(Stored data)
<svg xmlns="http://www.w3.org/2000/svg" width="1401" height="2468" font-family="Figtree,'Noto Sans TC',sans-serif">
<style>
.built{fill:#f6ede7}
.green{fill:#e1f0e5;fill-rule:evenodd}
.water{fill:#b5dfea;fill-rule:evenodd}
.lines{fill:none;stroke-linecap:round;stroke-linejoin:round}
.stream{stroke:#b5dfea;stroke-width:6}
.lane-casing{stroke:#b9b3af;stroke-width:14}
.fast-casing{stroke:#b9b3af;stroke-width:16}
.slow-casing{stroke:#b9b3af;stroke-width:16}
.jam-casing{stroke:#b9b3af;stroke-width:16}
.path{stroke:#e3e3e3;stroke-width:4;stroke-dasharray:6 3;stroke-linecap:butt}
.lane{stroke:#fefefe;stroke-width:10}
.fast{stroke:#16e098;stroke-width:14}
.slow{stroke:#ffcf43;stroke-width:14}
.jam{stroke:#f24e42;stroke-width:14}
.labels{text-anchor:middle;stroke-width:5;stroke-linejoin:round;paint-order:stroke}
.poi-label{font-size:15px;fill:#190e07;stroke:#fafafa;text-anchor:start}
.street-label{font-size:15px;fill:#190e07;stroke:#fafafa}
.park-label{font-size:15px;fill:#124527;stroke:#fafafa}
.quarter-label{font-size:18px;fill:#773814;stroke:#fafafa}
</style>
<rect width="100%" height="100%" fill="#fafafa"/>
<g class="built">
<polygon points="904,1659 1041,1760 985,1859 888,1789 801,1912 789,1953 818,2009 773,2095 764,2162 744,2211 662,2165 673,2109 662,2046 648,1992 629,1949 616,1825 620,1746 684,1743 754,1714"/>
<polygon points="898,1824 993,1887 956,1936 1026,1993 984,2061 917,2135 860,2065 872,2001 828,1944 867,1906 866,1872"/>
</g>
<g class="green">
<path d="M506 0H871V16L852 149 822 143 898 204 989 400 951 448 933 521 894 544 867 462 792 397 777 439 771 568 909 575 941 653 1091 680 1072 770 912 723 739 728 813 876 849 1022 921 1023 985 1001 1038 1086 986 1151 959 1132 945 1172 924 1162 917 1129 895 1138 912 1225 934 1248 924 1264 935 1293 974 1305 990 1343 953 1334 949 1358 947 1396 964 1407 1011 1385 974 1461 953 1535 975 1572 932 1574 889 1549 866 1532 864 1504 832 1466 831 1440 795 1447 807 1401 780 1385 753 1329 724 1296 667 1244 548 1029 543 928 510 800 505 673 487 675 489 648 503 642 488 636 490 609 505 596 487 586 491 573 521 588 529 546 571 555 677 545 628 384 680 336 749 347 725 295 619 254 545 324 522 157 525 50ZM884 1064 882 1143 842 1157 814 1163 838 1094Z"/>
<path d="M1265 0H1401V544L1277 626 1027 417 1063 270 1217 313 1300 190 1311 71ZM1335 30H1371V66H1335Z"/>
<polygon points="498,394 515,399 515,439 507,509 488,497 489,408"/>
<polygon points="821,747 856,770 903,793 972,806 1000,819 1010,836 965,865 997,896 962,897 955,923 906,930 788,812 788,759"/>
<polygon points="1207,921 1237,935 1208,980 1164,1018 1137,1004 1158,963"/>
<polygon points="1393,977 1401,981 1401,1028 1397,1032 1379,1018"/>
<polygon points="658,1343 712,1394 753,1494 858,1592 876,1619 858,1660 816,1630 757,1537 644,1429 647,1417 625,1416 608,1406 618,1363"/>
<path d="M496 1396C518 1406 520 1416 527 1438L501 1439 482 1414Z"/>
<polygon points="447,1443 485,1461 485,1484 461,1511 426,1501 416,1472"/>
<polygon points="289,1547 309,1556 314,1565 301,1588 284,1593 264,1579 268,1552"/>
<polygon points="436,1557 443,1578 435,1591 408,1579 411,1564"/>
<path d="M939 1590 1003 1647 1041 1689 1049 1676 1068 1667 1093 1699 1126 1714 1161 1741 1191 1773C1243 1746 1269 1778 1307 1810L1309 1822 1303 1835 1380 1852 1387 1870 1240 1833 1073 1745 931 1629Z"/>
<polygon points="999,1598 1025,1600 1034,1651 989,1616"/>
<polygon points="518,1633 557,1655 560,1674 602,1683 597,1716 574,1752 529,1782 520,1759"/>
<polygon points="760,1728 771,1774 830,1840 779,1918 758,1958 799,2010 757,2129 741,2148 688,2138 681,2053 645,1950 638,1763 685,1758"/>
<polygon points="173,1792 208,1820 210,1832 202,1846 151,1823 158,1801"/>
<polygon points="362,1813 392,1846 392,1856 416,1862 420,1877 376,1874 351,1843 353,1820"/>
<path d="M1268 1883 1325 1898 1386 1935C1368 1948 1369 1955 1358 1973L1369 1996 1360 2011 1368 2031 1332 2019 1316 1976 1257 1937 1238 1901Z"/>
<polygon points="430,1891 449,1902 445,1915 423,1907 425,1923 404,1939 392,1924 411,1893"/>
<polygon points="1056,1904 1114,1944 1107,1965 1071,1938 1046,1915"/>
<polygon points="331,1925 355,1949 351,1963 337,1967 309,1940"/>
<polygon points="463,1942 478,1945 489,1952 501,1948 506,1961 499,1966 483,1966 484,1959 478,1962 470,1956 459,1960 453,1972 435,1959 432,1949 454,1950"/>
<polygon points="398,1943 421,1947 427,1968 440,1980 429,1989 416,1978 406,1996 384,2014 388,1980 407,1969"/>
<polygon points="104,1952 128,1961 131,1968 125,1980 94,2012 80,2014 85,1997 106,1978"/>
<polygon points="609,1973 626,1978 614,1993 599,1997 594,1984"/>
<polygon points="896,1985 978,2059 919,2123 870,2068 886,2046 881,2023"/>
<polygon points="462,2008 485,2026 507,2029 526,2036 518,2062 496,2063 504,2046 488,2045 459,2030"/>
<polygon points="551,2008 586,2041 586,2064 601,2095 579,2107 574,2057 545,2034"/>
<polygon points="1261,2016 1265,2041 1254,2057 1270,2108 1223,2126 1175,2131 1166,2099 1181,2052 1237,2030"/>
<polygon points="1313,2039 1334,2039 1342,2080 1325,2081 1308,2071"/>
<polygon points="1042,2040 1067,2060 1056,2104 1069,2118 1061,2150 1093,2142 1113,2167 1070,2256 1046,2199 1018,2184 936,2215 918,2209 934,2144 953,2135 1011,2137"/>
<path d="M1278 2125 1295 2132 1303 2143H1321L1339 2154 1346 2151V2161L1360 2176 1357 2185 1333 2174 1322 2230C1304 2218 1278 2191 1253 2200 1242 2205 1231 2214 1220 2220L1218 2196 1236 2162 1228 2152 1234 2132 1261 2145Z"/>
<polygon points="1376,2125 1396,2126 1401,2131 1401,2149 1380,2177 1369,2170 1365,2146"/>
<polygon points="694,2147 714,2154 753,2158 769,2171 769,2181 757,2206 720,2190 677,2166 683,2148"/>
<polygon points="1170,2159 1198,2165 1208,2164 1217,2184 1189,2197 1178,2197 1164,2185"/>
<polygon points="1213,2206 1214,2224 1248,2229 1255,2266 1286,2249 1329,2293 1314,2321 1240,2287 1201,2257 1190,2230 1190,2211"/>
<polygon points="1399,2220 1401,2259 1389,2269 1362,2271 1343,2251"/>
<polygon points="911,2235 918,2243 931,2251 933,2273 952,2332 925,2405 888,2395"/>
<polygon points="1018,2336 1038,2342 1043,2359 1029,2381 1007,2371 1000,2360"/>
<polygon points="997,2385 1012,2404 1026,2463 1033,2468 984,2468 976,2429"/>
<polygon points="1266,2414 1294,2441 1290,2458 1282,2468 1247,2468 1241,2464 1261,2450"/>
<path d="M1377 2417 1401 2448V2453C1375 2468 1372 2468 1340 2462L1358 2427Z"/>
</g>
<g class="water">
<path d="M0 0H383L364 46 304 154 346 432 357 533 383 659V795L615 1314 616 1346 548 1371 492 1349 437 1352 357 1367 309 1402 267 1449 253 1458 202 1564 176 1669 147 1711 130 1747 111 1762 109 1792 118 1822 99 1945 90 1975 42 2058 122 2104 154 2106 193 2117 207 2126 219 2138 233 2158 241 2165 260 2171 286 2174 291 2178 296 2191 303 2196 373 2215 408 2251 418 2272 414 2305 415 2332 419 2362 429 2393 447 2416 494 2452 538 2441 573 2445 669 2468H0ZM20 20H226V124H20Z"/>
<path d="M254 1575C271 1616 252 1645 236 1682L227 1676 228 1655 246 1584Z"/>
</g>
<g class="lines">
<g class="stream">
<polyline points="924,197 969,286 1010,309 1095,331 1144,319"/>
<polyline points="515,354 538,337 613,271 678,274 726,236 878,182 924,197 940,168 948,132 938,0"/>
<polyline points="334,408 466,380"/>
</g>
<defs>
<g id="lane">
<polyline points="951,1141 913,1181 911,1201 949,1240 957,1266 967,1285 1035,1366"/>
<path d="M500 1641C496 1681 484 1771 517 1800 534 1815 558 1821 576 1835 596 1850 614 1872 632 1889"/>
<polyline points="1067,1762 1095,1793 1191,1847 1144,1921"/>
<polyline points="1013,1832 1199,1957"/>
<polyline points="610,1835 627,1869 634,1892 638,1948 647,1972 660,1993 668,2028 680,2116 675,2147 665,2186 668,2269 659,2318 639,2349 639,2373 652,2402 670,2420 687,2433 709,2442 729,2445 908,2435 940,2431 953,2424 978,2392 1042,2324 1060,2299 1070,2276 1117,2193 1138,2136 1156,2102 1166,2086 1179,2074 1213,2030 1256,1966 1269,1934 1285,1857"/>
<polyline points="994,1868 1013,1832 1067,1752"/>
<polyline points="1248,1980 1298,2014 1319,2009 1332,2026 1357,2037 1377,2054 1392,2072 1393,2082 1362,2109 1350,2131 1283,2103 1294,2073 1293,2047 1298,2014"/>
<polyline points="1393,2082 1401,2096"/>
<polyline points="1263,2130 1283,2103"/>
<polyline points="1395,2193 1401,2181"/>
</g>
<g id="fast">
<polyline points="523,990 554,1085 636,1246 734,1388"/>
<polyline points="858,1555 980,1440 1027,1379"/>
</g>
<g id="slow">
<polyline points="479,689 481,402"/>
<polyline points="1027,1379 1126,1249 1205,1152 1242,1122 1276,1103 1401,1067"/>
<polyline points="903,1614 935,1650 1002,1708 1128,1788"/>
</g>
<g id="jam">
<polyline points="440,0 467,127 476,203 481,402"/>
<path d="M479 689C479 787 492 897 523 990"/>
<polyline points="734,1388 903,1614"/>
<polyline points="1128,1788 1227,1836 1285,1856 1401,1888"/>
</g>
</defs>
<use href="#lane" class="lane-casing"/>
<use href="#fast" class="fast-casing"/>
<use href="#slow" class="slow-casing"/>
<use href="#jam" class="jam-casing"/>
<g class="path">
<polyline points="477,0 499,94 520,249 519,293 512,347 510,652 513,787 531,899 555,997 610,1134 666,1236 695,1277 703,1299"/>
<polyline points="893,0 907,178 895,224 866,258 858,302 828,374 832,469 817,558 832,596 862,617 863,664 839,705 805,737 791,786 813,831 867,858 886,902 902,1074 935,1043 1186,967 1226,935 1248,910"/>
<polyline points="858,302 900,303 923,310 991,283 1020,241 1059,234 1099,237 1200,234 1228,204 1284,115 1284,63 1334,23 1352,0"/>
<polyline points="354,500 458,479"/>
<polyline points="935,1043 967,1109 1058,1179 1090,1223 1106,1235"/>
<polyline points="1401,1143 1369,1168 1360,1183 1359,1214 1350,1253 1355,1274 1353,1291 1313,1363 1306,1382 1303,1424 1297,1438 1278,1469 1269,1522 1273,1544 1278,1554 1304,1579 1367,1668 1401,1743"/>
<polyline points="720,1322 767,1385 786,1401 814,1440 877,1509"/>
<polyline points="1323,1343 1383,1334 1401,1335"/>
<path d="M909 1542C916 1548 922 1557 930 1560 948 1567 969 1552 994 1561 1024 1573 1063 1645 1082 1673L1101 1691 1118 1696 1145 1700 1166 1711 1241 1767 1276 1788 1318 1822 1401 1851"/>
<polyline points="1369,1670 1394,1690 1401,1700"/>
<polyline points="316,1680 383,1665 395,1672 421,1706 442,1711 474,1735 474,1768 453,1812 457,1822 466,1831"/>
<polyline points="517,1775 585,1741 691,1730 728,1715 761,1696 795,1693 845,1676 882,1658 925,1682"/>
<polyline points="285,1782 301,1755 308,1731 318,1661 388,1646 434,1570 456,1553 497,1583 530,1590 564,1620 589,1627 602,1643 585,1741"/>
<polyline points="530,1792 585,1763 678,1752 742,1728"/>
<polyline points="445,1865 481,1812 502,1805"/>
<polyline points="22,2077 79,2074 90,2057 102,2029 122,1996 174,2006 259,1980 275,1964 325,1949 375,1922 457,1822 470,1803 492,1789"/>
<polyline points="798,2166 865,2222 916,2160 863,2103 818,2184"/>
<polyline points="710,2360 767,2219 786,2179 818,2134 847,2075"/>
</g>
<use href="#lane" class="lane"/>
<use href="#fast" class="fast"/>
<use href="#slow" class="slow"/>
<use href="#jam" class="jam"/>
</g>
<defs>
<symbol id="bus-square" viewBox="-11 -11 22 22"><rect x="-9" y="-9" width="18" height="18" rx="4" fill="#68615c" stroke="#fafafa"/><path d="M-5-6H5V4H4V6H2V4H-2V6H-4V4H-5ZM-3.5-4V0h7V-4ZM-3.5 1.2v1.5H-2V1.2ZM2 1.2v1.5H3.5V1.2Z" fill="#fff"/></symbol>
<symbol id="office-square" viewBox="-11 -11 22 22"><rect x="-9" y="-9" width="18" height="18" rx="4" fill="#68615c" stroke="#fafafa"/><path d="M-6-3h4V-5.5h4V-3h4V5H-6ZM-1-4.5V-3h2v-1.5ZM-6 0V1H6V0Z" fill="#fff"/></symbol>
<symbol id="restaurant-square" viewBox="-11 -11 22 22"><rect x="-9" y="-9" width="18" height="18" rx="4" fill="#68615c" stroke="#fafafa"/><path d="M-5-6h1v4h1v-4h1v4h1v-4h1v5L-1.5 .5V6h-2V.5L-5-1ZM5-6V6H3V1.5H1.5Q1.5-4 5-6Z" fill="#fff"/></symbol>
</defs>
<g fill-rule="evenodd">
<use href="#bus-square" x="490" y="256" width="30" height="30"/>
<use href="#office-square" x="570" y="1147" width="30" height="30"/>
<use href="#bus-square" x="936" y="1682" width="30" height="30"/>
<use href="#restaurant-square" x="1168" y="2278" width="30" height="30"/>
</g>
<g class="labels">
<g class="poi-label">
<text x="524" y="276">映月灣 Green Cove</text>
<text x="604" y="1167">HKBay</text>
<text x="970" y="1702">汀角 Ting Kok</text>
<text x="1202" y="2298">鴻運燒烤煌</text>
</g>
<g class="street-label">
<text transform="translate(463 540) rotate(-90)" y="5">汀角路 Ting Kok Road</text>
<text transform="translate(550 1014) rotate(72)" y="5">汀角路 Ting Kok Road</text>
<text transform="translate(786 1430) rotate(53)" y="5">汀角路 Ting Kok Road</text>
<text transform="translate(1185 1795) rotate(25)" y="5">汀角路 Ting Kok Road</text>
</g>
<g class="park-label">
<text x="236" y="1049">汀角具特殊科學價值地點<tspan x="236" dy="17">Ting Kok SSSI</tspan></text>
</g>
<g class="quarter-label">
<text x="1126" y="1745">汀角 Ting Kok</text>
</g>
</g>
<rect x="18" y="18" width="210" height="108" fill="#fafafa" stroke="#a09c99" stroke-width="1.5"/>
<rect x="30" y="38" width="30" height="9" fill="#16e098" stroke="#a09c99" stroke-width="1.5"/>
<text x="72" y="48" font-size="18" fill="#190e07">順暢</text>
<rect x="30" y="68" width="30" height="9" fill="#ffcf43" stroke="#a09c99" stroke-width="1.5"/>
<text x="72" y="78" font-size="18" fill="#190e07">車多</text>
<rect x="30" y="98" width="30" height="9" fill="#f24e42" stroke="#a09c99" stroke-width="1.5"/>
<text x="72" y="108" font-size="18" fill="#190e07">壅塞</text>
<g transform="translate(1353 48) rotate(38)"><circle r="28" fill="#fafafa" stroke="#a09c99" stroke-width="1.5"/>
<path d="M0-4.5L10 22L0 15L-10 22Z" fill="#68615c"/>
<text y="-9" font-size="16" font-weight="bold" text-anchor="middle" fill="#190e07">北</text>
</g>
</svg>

◆ **Activity**
Your answer should be every line above that contains the word "labels".

◆ **Output for this task**
.labels{text-anchor:middle;stroke-width:5;stroke-linejoin:round;paint-order:stroke}
<g class="labels">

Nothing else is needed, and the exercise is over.